Segundo Maria Fattorelli, a Câmara Federal requisitou saber quem se beneficiou de centenas de bilhões de reais de contratos de swap cambial e responderam que é informação sigilosa. “Se é uma operação pública, paga pelos cofres públicos, e se salários dos servidores estão na internet, por que os detentores desses contratos não estão?”, questiona.
Desenvolvimento x rentismo
Há uma classe de empresários, e de famílias no Brasil, que há décadas pratica o rentismo, ou seja, vive de rendas. Quanto maior os juros, maior o rendimento. Os rentistas são representados, principalmente, pelas famílias que controlam bancos privados, grandes meios de comunicação, negócios imobiliários e de importação e exportação.
O período de governo (1994-2002) do presidente Fernando Henrique Cardoso (PSDB-SP) foi o paraíso para os rentistas. A taxa Selic chegou a astronômicos 40,25% ao ano em 1995, chegando ao final de seu mandato, em 2002, a 25%, ao ano. No período de Lula (2003-2010), os juros tiveram um pico de 19% em 2005, e passaram a cair, chegando ao final de sua gestão em 2010 a 9,9% ao ano. A tendência de queda seguiu até 2012 no governo Dilma Rousseff, quando a taxa teve o patamar mais baixo, em 7,4%. Os juros baixos geraram reações e o governo Dilma foi exposto a um bombardeio dos grandes meios de comunicação para que fizesse a retomada da alta dos juros. Ela cedeu e foi retomando o viés de alta, subindo os juros a 8,3% em 2012, chegando a 10,8% em 2014, virando 2015 em 13,75%, até o patamar atual, em 2016, de 14,25% ao ano.
Mas a fome dos rentistas é cada vez maior no governo interino de Michel Temer. Basta lembrar que Ilan Goldfajan, economista-chefe e sócio do banco Itaú, é quem comanda agora o Banco Central do Brasil.

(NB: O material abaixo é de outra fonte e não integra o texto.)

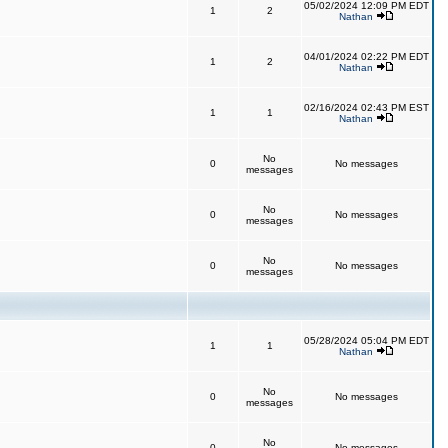
05/02/2024 12:09 PM EDT
1
2
Nathan
04/01/2024 02:22 PM EDT
1
2
Nathan
02/16/2024 02:43 PM EST
1
1
Nathan
No
0
No messages
messages
No
0
No messages
messages
No
0
No messages
messages
05/28/2024 05:04 PM EDT
1
1
Nathan
No
0
No messages
messages
No
0
No messages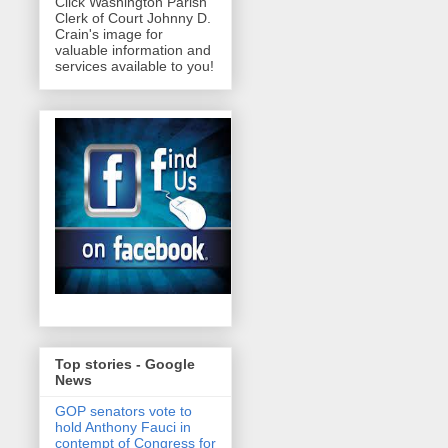
Click Washington Parish
Clerk of Court Johnny D.
Crain's image for
valuable information and
services available to you!
Top stories - Google
News
GOP senators vote to
hold Anthony Fauci in
contempt of Congress for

Austeridade para os pobres, lucro para os ricos
Mauro Santayana diz que é preciso quebrar mitos criados pela mídia corporativa. O primeiro deles é de que os governos do PT de Lula e Dilma teriam quebrado o Brasil e por isto os juros não podem cair. Ele observa que a dívida pública em relação ao PIB diminuiu de quase 80%, em 2002 (último ano de FHC), para 66,2% do PIB, em 2015 (no governo Dilma). Enquanto a dívida líquida caiu de 60% para 35%, ressalta. “Poupamos US$ 414 bilhões desde o fim do malfadado governo de FHC (US$ 40 bilhões pagos ao FMI mais R$ 374 bilhões em reservas em internacionais). E somos um dos dez países mais importantes do board do FMI, e o quarto maior credor individual externo dos Estados Unidos”, aponta.
Santayana considera uma incoerência do governo de Michel Temer bancar reajustes dos mais altos salários da República, e manter os juros em taxas indecentes que o Estado brasileiro repassa aos bancos, os maiores juros do mundo, atesta. “Que tal, senhor ministro Henrique Meirelles, adotar a mesma proposta de teto estabelecida para os gastos públicos exclusivamente para os juros e os respectivos bilhões transferidos pelo erário ao sistema financeiro todos os anos? Juros que não rendem um simples negócio, um prego, um parafuso, um emprego na economia real – ao contrário dos recursos do – BNDES, que querem estuprar em R$ 100 bilhões para antecipar em ‘pagamentos’ ao Tesouro?”, desafia.
Falta um José Alencar neste momento atual do Brasil. Hoje, o que se vê são dirigentes empresariais abraçados ao rentismo. O que dizer quando Fiesp e CNI se unem para propor a redução de impostos para as empresas e o aumento da carga horária dos trabalhadores de 44 para 80 horas semanais? Do além-túmulo, José Alencar dirá: “ficaram loucos!”.